Material for this task:
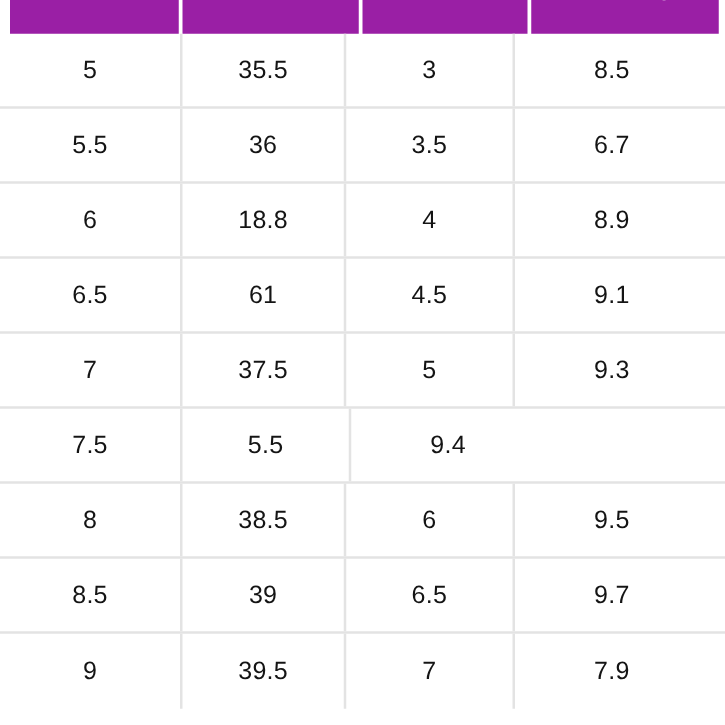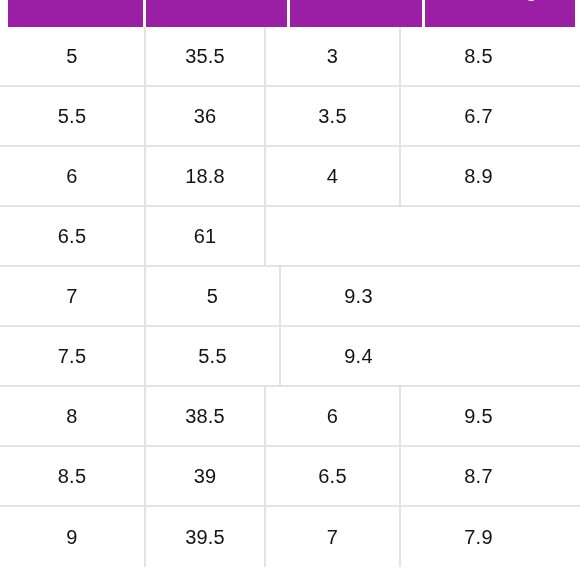--- a/index.html
+++ b/index.html
@@ -74,21 +74,21 @@
     align-items: center;
     justify-content: center;
     font-size: 20px;
     font-weight: 400;
     color: #141414;
     box-sizing: border-box;
     border-right: 2px solid #e3e3e3;
     letter-spacing: 0.2px;
   }
   .body-cell.c0 { width: 146px; border-left: 0; }
-  .body-cell.c1 { width: 120px; }
+  .body-cell.c1 { width: 131px; }
   .body-cell.c2 { width: 135px; }
   .body-cell.c3 { width: 155px; border-right: none; }
 </style>
 </head>
 <body>
 
 <div class="size-chart">
 
   <div class="chart-header">
     <div class="header-cell c0">US / CA</div>
@@ -116,24 +116,27 @@
     <div class="chart-row">
       <div class="body-cell c0">6</div>
       <div class="body-cell c1">18.8</div>
       <div class="body-cell c2">4</div>
       <div class="body-cell c3">8.9</div>
     </div>
 
     <div class="chart-row">
       <div class="body-cell c0">6.5</div>
       <div class="body-cell c1">61</div>
+      <div class="body-cell c2">4.5</div>
+      <div class="body-cell c3">9.1</div>
     </div>
 
     <div class="chart-row">
       <div class="body-cell c0">7</div>
+      <div class="body-cell c1">37.5</div>
       <div class="body-cell c2">5</div>
       <div class="body-cell c3">9.3</div>
     </div>
 
     <div class="chart-row">
       <div class="body-cell c0">7.5</div>
       <div class="body-cell c2">5.5</div>
       <div class="body-cell c3">9.4</div>
     </div>
 
@@ -141,21 +144,21 @@
       <div class="body-cell c0">8</div>
       <div class="body-cell c1">38.5</div>
       <div class="body-cell c2">6</div>
       <div class="body-cell c3">9.5</div>
     </div>
 
     <div class="chart-row">
       <div class="body-cell c0">8.5</div>
       <div class="body-cell c1">39</div>
       <div class="body-cell c2">6.5</div>
-      <div class="body-cell c3">8.7</div>
+      <div class="body-cell c3">9.7</div>
     </div>
 
     <div class="chart-row">
       <div class="body-cell c0">9</div>
       <div class="body-cell c1">39.5</div>
       <div class="body-cell c2">7</div>
       <div class="body-cell c3">7.9</div>
     </div>
 
   </div>

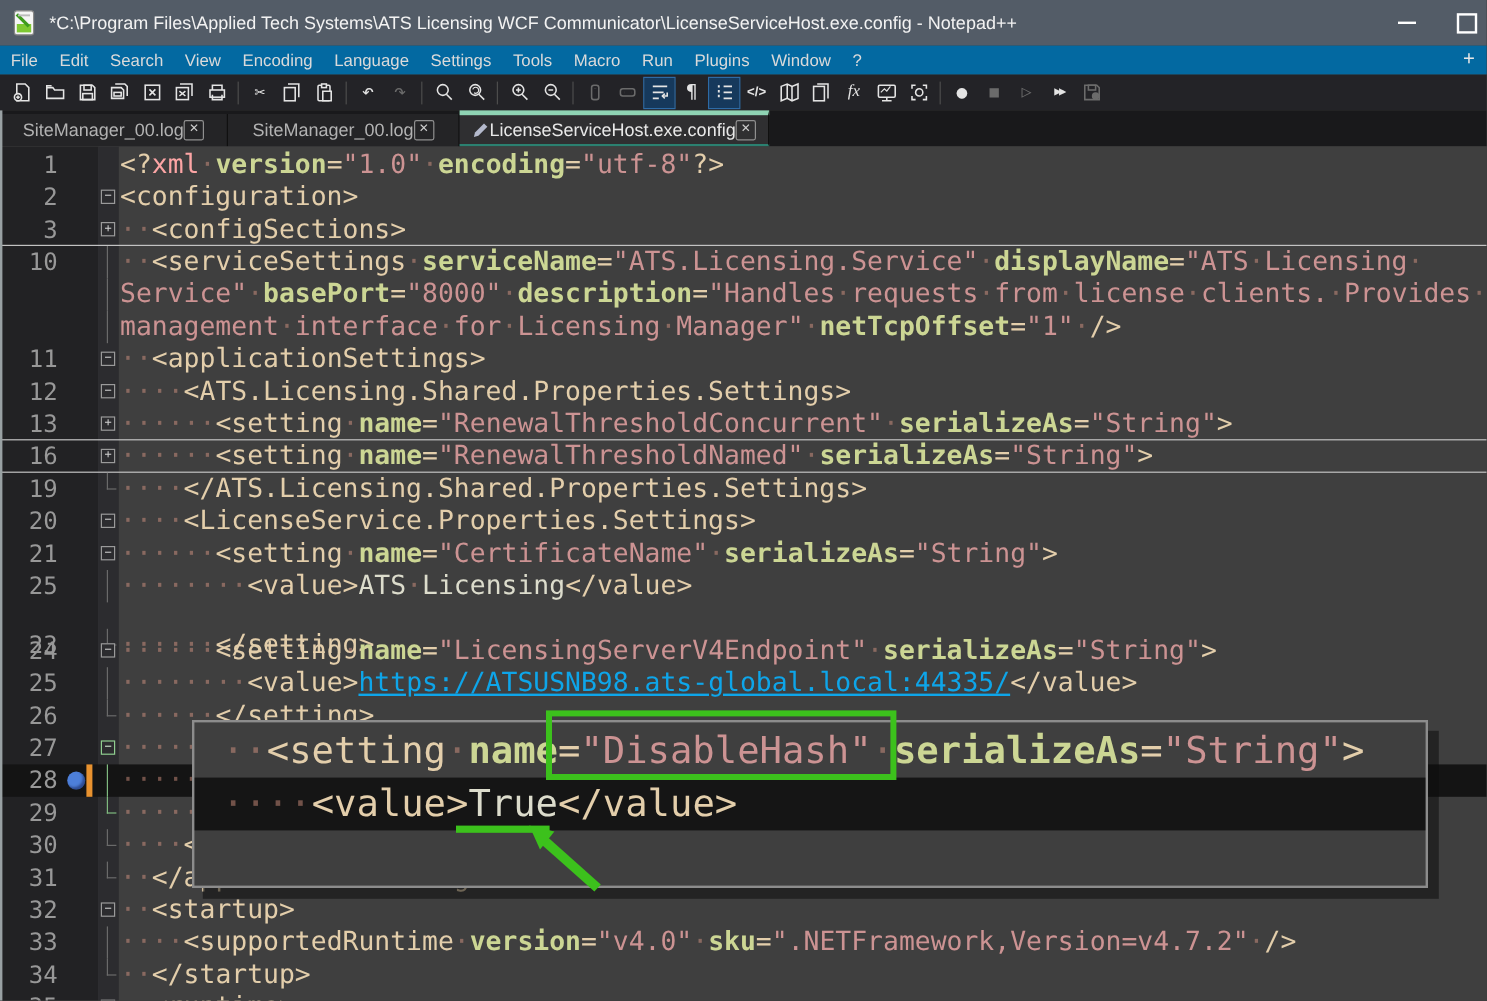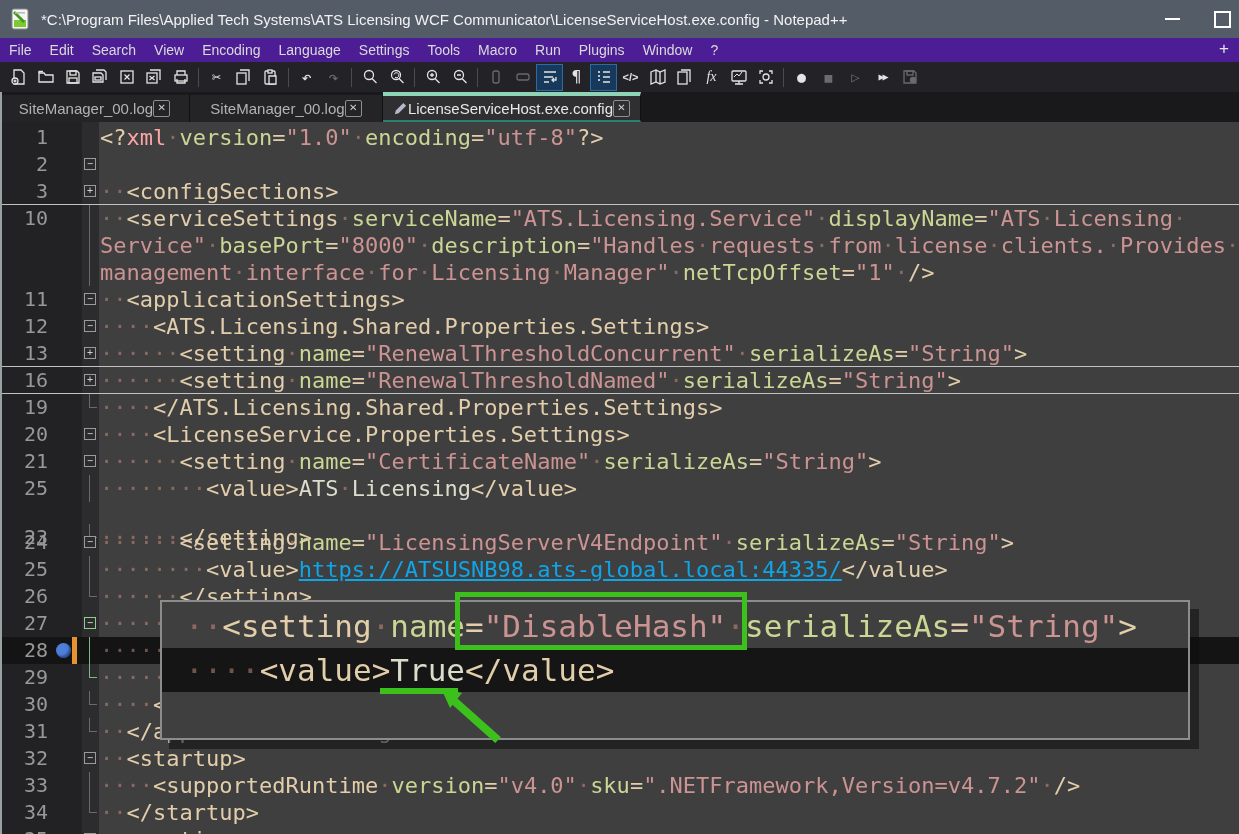--- a/index.html
+++ b/index.html
@@ -7,21 +7,21 @@
        font-family:"DejaVu Sans Mono",monospace;}
   
   .titlebar{height:38px;background:#535c67;display:flex;align-items:center;
     color:#f2f2f2;font-family:"Liberation Sans",sans-serif;font-size:15px;position:relative;}
   .npp-icon{width:22px;height:24px;margin:0 10px 0 9px;flex:0 0 auto;}
   .title-text{white-space:nowrap;overflow:hidden;}
   .win-btns{position:absolute;right:8px;top:0;height:38px;display:flex;align-items:center;gap:34px;}
   .btn-min{width:15px;height:2px;background:#fff;}
   .btn-max{width:13px;height:13px;border:2px solid #fff;}
   
-  .menubar{height:24px;background:#4c1d95;display:flex;align-items:center;
+  .menubar{height:24px;background:#0369a1;display:flex;align-items:center;
     font-family:"Liberation Sans",sans-serif;font-size:14px;color:#dadada;position:relative;}
   .menu-item{padding:2px 9px;cursor:default;}
   .menu-plus{position:absolute;right:10px;top:1px;font-size:17px;color:#e6e6e6;}
   
   .toolbar{height:30px;background:#232327;display:flex;align-items:center;padding-left:5px;}
   .tbtn{width:25px;height:25px;display:flex;align-items:center;justify-content:center;
         color:#e4e4e4;margin:0 1px;box-sizing:border-box;}
   .tbtn svg{display:block;}
   .tbtn.disabled{color:#6b6b6b;}
   .tbtn.active{background:#16395c;outline:1px solid #2d6ba6;}
@@ -55,21 +55,21 @@
         box-sizing:border-box;color:#cfcfcf;font-size:10px;line-height:10px;text-align:center;
         background:#2c2c2f;}
   .fbox.green{border-color:#8fce8f;color:#cfe8cf;}
   .fline{position:absolute;left:89px;top:0;width:1px;height:27px;background:#6a6a6a;}
   .fline.green{background:#7fb97f;}
   .fend{position:absolute;left:89px;top:0;width:1px;height:14px;background:#6a6a6a;}
   .fend2{position:absolute;left:89px;top:13px;width:8px;height:1px;background:#6a6a6a;}
   .fend.green,.fend2.green{background:#7fb97f;}
   .code{position:absolute;left:100px;top:0;font-size:22px;line-height:27px;white-space:pre;}
   .sg.g{color:#e3ceab;}
-  .sg.a{color:#ccd694;font-weight:normal;}
+  .sg.a{color:#ccd694;font-weight:bold;}
   .sg.s{color:#cc9393;}
   .sg.x{color:#fca5a5;}
   .sg.d{color:#dcdccc;}
   .sg.u{color:#0ea5e9;text-decoration:underline;}
   .dot{color:rgba(228,158,138,0.45);}
   
   .zoom-overlay{position:absolute;left:160px;top:478px;width:1030px;height:140px;
     background:#3f3f3f;border:2px solid #8c8c8c;box-sizing:border-box;
     box-shadow:9px 9px 0 rgba(12,12,12,.55);z-index:20;overflow:hidden;}
   .zrow{position:absolute;left:0;width:1026px;height:44px;}
@@ -317,20 +317,21 @@
   <div class="gutter-bg"></div>
   <div class="foldstrip-bg"></div>
 
   <div class="row" style="top: 2px;">
       <div class="lnum">1</div>
       <span class="code"><span class="sg g">&lt;?</span><span class="sg x">xml</span><span class="sg g"><span class="dot">·</span></span><span class="sg a">version</span><span class="sg g">=</span><span class="sg s">"1.0"</span><span class="sg g"><span class="dot">·</span></span><span class="sg a">encoding</span><span class="sg g">=</span><span class="sg s">"utf-8"</span><span class="sg g">?&gt;</span></span>
     </div>
     <div class="row" style="top: 29px;">
       <div class="lnum">2</div>
       <div class="fbox">−</div>
+      <span class="code"><span class="sg g">&lt;configuration&gt;</span></span>
     </div>
     <div class="row fold-under" style="top: 56px;">
       <div class="lnum">3</div>
       <div class="fbox">+</div>
       <span class="code"><span class="sg g"><span class="dot">·</span><span class="dot">·</span>&lt;configSections&gt;</span></span>
     </div>
     <div class="row" style="top: 83px;">
       <div class="lnum">10</div>
       <div class="fline"></div>
       <span class="code"><span class="sg g"><span class="dot">·</span><span class="dot">·</span>&lt;serviceSettings<span class="dot">·</span></span><span class="sg a">serviceName</span><span class="sg g">=</span><span class="sg s">"ATS.Licensing.Service"</span><span class="sg g"><span class="dot">·</span></span><span class="sg a">displayName</span><span class="sg g">=</span><span class="sg s">"ATS<span class="dot">·</span>Licensing<span class="dot">·</span></span></span>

Problem:
Among the lines above, find those with the word "family". Copy them.

Result below:
        font-family:"DejaVu Sans Mono",monospace;}
     color:#f2f2f2;font-family:"Liberation Sans",sans-serif;font-size:15px;position:relative;}
     font-family:"Liberation Sans",sans-serif;font-size:14px;color:#dadada;position:relative;}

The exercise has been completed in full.